À Tournay, 22 octobre.

Acteurs moitié français, moitié suisses, décorateurs de mon théâtre de Polichinelle,


Durant quelques moments souffrez que je respire[1],


et que je réponde à mon ange. Je devrais lui avoir déjà envoyé la pièce, telle que Mme Scaliger la veut. Mon ange est aussi un peu Scaliger, et je le suis plus qu’eux tous. Vous ne la reconnaîtrez pas, cette Chevalerie. J’en use comme dans le temps où j’envoyais à Mlle Desmares[2] des corrections dans un pâté : hesternus error, hodierna virtus. Si j’avais quatre-vingts ans, je chercherais à me corriger. Je n’ai point cette roideur d’esprit des vieillards, mon cher ange ; je suis flexible comme une anguille, et vif comme un lézard, et travaillant toujours comme un écureuil.
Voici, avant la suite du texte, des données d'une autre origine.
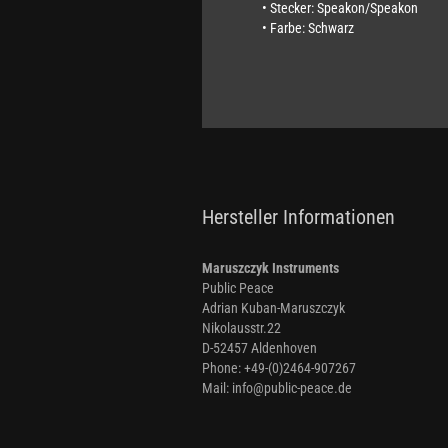
• Stecker: Speakon/Speakon
• Farbe: Schwarz
Hersteller Informationen
Maruszczyk Instruments
Public Peace
Adrian Kuban-Maruszczyk
Nikolausstr.22
D-52457 Aldenhoven
Phone: +49-(0)2464-907267
Mail: info@public-peace.de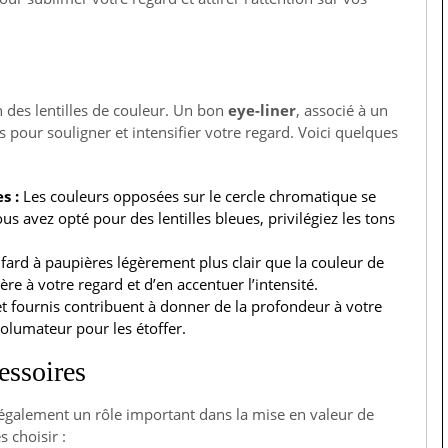
n des lentilles de couleur. Un bon
eye-liner
, associé à un
s pour souligner et intensifier votre regard. Voici quelques
s :
Les couleurs opposées sur le cercle chromatique se
s avez opté pour des lentilles bleues, privilégiez les tons
fard à paupières légèrement plus clair que la couleur de
ère à votre regard et d’en accentuer l’intensité.
et fournis contribuent à donner de la profondeur à votre
volumateur pour les étoffer.
essoires
 également un rôle important dans la mise en valeur de
 choisir :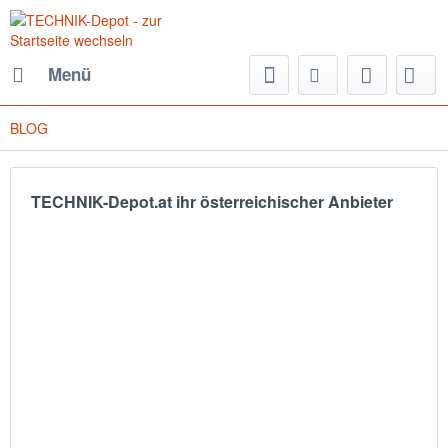
Menü
BLOG
TECHNIK-Depot.at ihr österreichischer Anbieter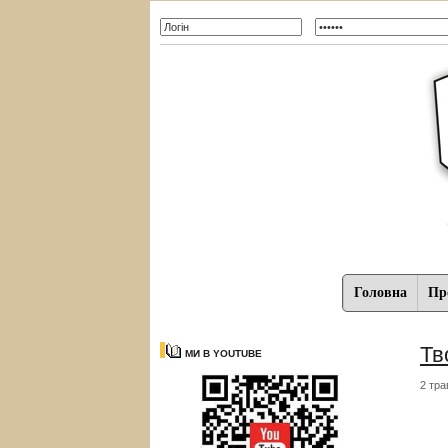
Головна
Про
Тв
МИ В YOUTUBE
2 тра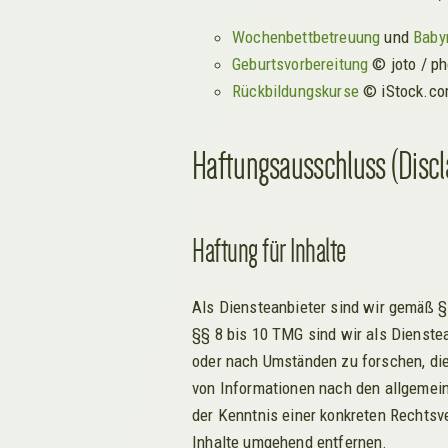
Wochenbettbetreuung
und
Baby
Geburtsvorbereitung
© joto / p
Rückbildungskurse
© iStock.co
Haftungsausschluss (Discl
Haftung für Inhalte
Als Diensteanbieter sind wir gemäß §
§§ 8 bis 10 TMG sind wir als Dienste
oder nach Umständen zu forschen, die
von Informationen nach den allgemein
der Kenntnis einer konkreten Rechts
Inhalte umgehend entfernen.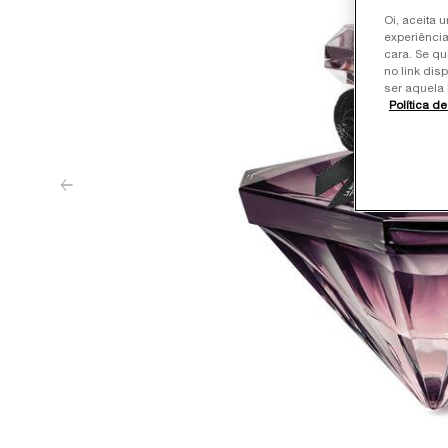
Oi, aceita 
experiência
cara. Se qu
no link dis
ser aquela 
Política d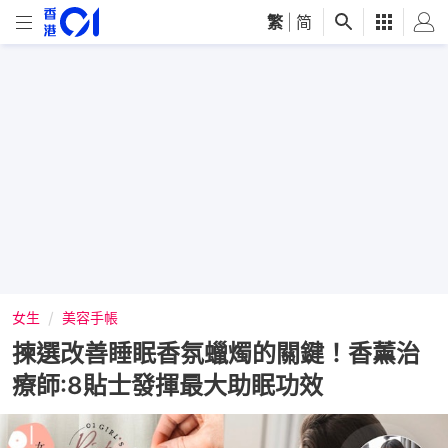
繁
|
简
女生
美容手帳
揀選改善睡眠香氛蠟燭的關鍵！香薰治
療師:8貼士發揮最大助眠功效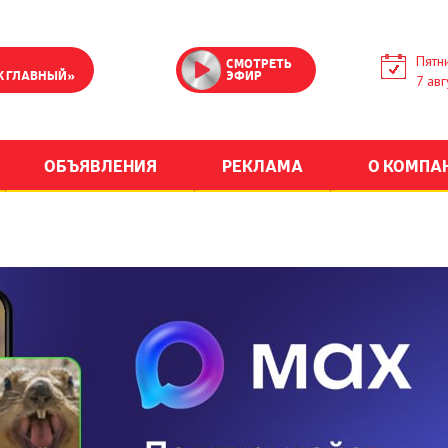
Пятн
СМОТРЕТЬ
К ГЛАВНЫЙ»
ЭФИР
7 авг
ОБЪЯВЛЕНИЯ
РЕКЛАМА
О КОМПА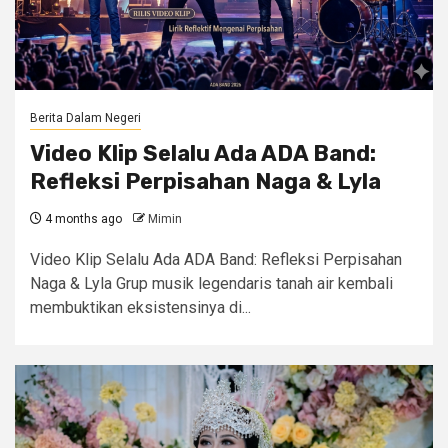
Berita Dalam Negeri
Video Klip Selalu Ada ADA Band:
Refleksi Perpisahan Naga & Lyla
4 months ago
Mimin
Video Klip Selalu Ada ADA Band: Refleksi Perpisahan
Naga & Lyla Grup musik legendaris tanah air kembali
membuktikan eksistensinya di...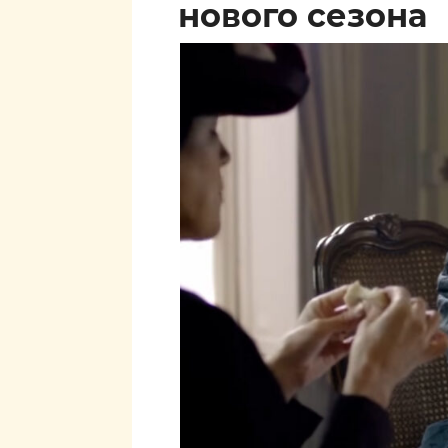
нового сезона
Dès qu’on me fait apercevoir d’une sottise, j’en mets vite une autre à la place.

Notre conseil n’a jamais pu adopter les négociations de monsieur l’ambassadeur : il sera refusé tout net ; mais nous adoucirons le mauvais succès de son ambassade par une réception dont j’espère que lui et madame l’ambassadrice seront contents. D’ailleurs il entend raison ; il ne voudra pas qu’un Maure envoie un espion dans Syracuse quand les portes sont fermées ; il ne voudra pas que ce Maure propose de mettre tout à feu et à sang si l’on pend une fille. Figurez-vous le beau rôle que jouerait la fille pendant tout ce temps-là ; et ne voilà-t-il pas une intrigue bien attachante que l’embarras de quatre chevaliers qui délibéreraient de sang-froid si l’on exécutera mademoiselle ou non ! et puis alors comment justifier cette pauvre créature ? qu’aurait-elle à dire ? tout déposerait contre elle. L’abbé d’Espagnac, grand raisonneur, lui dirait : Mon enfant, non-seulement vous avez écrit à Solamir, mais vous l’excitez contre nous ; il est clair que vous êtes une malheureuse. Elle serait forcée à dire toujours : Non, non, non, pendant deux actes ; ce serait un procès criminel sans preuves justificatives, et Joly de Fleury ferait brûler

  1. Boileau, satire iii, v. 14.
  2. Cette actrice, nièce de la fameuse Champmélée, créa le rôle de Jocaste dans l’Œdipe de Voltaire. Retirée du théâtre en 1721, elle mourut en 1753.